Recursive SQL queries in Feldera
The latest update to the Feldera SQL compiler adds support for a major feature: recursive queries. The SQL language has offered support for recursive queries since the SQL 99 standard. The standard definition has several problems:
- the syntax is cumbersome, making it difficult to remember and use
- it imposes severe restrictions on the nature of recursive queries
- it has very unusual semantics
Problems of the standard definition have been well described elsewhere; a great summary can be found in Frank McSherry's blog post about recursion.
In this blog post we describe Feldera's design for recursion, which addresses all these shortcomings.
Not only our design and implementation addresses the above shortcomings, but the implementation is also incremental (as is the rest of the Feldera engine). We have described incremental database computations in a separate blog post. Incremental evaluation is an algorithm which evaluates queries directly on the input and output changes, without recomputing each query on the full input dataset whenever a change occurs. But in this post we do not talk about how incremental evaluation is achieved for recursive queries; that will be the subject of a future post.
Our implementation is still considered experimental, which means that some features may change before they are stabilized.
A new syntax for (mutually) recursive views
Choosing to implement a major SQL feature in a way which is incompatible with the standard sounds like a bad idea. However, in this case we consider the standard definition irremediably broken. Rather than trying to pretend that we are implementing the standard definition, we have chosen to use a completely different syntax, to make it clear that our implementation is incompatible with the standard. We have also chosen not to support the standard syntax at all.
Standard SQL has very limited support for recursive computations using common-table expressions. The standard definition is both difficult to use, and lacks expressiveness. Feldera SQL uses an alternative syntax for defining recursive SQL computations, which is easier to use and significantly more powerful. Our syntax:
- does not require common-table expressions
- allows mutually-recursive view definitions involving any number of views
- allows much richer queries for defining recursive views, including non-monotone queries.
Designing new programming language feature is a very difficult subject, and can often produce wrong designs. So we have decided to base our design on a time-tested solution. Our syntax is based on the C language.

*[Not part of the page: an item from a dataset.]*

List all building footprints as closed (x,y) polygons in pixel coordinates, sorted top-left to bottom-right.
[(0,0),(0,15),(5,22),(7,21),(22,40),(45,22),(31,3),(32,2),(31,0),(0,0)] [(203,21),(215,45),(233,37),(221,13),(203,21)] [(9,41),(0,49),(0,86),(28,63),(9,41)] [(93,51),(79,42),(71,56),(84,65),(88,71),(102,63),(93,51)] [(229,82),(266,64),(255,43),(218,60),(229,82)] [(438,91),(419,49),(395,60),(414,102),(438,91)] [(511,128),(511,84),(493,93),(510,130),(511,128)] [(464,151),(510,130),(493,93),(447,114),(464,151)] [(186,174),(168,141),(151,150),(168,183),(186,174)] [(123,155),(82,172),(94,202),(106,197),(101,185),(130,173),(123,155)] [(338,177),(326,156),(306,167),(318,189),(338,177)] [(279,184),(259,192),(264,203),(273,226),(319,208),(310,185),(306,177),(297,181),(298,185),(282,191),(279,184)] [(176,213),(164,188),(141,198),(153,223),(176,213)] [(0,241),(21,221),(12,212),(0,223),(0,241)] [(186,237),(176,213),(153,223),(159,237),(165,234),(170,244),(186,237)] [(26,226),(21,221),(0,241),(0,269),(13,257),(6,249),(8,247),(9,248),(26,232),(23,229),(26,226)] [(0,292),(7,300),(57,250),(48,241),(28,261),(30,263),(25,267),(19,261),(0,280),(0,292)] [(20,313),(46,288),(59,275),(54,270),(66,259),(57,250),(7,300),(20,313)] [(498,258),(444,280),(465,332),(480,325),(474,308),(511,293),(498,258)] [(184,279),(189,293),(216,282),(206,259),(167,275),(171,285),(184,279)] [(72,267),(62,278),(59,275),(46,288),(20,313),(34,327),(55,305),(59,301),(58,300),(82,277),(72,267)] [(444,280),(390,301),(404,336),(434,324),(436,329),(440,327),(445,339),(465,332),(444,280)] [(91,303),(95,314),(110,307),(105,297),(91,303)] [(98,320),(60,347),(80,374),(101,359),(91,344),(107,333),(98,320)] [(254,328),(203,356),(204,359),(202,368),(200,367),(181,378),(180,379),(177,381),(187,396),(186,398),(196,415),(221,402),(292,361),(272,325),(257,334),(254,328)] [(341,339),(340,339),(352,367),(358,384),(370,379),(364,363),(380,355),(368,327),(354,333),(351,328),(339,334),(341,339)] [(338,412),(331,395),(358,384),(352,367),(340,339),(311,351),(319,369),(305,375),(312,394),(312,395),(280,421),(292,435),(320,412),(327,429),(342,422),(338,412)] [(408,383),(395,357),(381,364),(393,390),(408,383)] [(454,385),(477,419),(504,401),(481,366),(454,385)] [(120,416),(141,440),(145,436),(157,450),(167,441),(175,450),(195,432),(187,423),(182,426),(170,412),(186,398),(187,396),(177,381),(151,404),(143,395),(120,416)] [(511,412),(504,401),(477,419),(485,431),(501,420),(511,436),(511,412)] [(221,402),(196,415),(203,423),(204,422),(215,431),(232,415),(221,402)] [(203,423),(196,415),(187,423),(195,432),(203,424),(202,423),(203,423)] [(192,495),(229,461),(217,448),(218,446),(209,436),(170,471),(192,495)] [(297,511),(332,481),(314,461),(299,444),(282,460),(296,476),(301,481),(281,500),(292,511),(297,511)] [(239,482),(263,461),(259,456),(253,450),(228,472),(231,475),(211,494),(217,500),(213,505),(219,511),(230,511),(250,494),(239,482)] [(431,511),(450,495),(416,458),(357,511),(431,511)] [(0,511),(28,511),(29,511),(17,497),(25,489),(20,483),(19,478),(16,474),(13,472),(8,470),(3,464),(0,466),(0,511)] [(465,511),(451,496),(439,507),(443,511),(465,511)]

In C one writes recursive functions by using forward declarations. In a C program the forward declarations have to occur before the actual function definitions.
For example, to write functions f
and g
that invoke each other, one
first writes the declaration(s), then the definitions:
/* Forward declaration of function g */
int g(int x);
/* Definition of function f */
int f(int x) {
... g(n-1); /* f calling g */
}
/* Definition of function g */
int g(int x) {
... f(n-1); /* g calling f */
}
Similarly to C, we introduce the notion of forward view declaration. A forward view declaration is similar to a table CREATE
statement (but without constraints on columns, like primary keys). The declaration specifies the view name and
the columns and their types, as in the following example:
DECLARE RECURSIVE VIEW CLOSURE(x int, y int);
Each view that is used in a query before being defined needs a forward declaration. The forward declaration must occur before the view definition in the program. (One can provide forward declarations for non-recursive views, but they are of limited utility; that's why the declaration always has the keyword RECURSIVE
).
Given a forward declaration, a recursive view can be defined using the standard SQL syntax. The forward declaration allows the view query to depend on the view itself:
CREATE TABLE EDGES(x int, y int);
-- a local view that depends on CLOSURE and EDGES
CREATE LOCAL VIEW STEP AS SELECT EDGES.x, CLOSURE.y FROM EDGES JOIN CLOSURE ON EDGES.y = CLOSURE.x
-- actual definition of view CLOSURE, which depends on STEP and E
CREATE MATERIALIZED VIEW CLOSURE AS (SELECT * FROM EDGES) UNION (SELECT * FROM STEP);
In the above SQL example the EDGES
table represents the edges of a graph where nodes are integers. The CLOSURE
view represents the edges of a graph over the same nodes, such that CLOSURE
is the transitive closure of the EDGES
graph. Notice how the definition of the view CLOSURE
uses the view STEP
, which in turn uses the view CLOSURE
.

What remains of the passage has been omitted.